# [READING TEXT]
[Start of Attachment]

Friday, June 3, 2016

2016 Week 1 CSA Here We Come!

Saturday, June 6, 2015

Tips on Storing & Using Vegetables from a Farmer's Wife~CSA Week 1

 There's a lot of vegetables at Farmer's Markets and growing in gardens this time of year! Come on over to the farmhouse and learn from a farmer's wife with 13 children how to store, and use them frugally in creative ways!

                                                             CSA Week #1

This week's share includes:
Sweet Hakurei Turnips
Bok Choy Cabbage
Red Summer Crisp Lettuce
Frilly Kale
Trucks full with crates of produce are rumbling down our drive as they head to the farmhouse. Here inside the farmhouse we're preparing supper to fill hungry farmer boy's bellies. They've spent the day out in the field harvesting your vegetables...when you get them they'll be less than 24 hours old! 

My front porch looks much different to most people who like the traditional rocking chair front porches. I "decorate" with vegetable boxes, stacks of market tables, green and tan harvest tubs and crates seen in the picture. The porch acts as our packing shed for a month or so 
longer as we wire and plumb our new packing shed...then I know I'll miss all the hustle, bustle, and...mess!

[End of Attachment]

# [TASK SET]
**1)** According to the CSA post, how old will the vegetables be when members receive them?
**2)** Rewrite the CSA post starting with "Tips on Storing" and going on through "in creative ways!", replacing "farmhouse" with "homestead".

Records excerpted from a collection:

[Start of Attachment]

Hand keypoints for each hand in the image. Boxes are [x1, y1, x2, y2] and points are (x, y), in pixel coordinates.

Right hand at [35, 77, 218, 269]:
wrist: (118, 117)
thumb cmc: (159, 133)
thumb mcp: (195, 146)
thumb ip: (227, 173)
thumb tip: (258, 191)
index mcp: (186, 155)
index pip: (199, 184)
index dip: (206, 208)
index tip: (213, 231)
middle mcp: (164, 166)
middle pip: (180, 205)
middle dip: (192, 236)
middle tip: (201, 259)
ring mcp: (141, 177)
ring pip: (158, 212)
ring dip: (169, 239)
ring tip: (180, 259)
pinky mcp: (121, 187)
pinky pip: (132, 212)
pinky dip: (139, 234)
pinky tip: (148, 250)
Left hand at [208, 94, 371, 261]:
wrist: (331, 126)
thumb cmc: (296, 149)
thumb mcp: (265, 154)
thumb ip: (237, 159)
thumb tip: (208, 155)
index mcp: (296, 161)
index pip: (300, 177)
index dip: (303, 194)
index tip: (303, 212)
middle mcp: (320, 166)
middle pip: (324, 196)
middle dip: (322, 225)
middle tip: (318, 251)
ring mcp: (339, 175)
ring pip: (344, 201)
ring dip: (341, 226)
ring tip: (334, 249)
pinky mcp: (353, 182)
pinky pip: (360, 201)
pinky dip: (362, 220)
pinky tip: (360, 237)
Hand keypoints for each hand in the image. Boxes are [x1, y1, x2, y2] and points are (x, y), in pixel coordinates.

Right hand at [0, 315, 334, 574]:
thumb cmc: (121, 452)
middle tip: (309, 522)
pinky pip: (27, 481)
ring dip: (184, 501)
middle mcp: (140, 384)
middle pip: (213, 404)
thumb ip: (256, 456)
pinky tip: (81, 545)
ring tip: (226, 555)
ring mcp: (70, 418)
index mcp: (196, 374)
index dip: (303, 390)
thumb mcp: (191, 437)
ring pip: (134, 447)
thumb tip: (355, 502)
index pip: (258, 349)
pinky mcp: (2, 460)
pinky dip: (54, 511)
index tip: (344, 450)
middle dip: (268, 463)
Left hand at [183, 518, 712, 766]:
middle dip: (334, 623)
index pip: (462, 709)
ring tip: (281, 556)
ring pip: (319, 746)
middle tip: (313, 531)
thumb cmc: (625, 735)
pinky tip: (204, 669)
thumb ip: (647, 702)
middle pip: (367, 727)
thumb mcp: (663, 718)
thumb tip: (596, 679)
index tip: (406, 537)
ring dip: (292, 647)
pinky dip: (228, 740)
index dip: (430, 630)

[End of Attachment]

# [ANSWERS BELOW]
**1)** Less than 24 hours old.

**2)**
Tips on Storing & Using Vegetables from a Farmer's Wife~CSA Week 1

 There's a lot of vegetables at Farmer's Markets and growing in gardens this time of year! Come on over to the homestead and learn from a farmer's wife with 13 children how to store, and use them frugally in creative ways!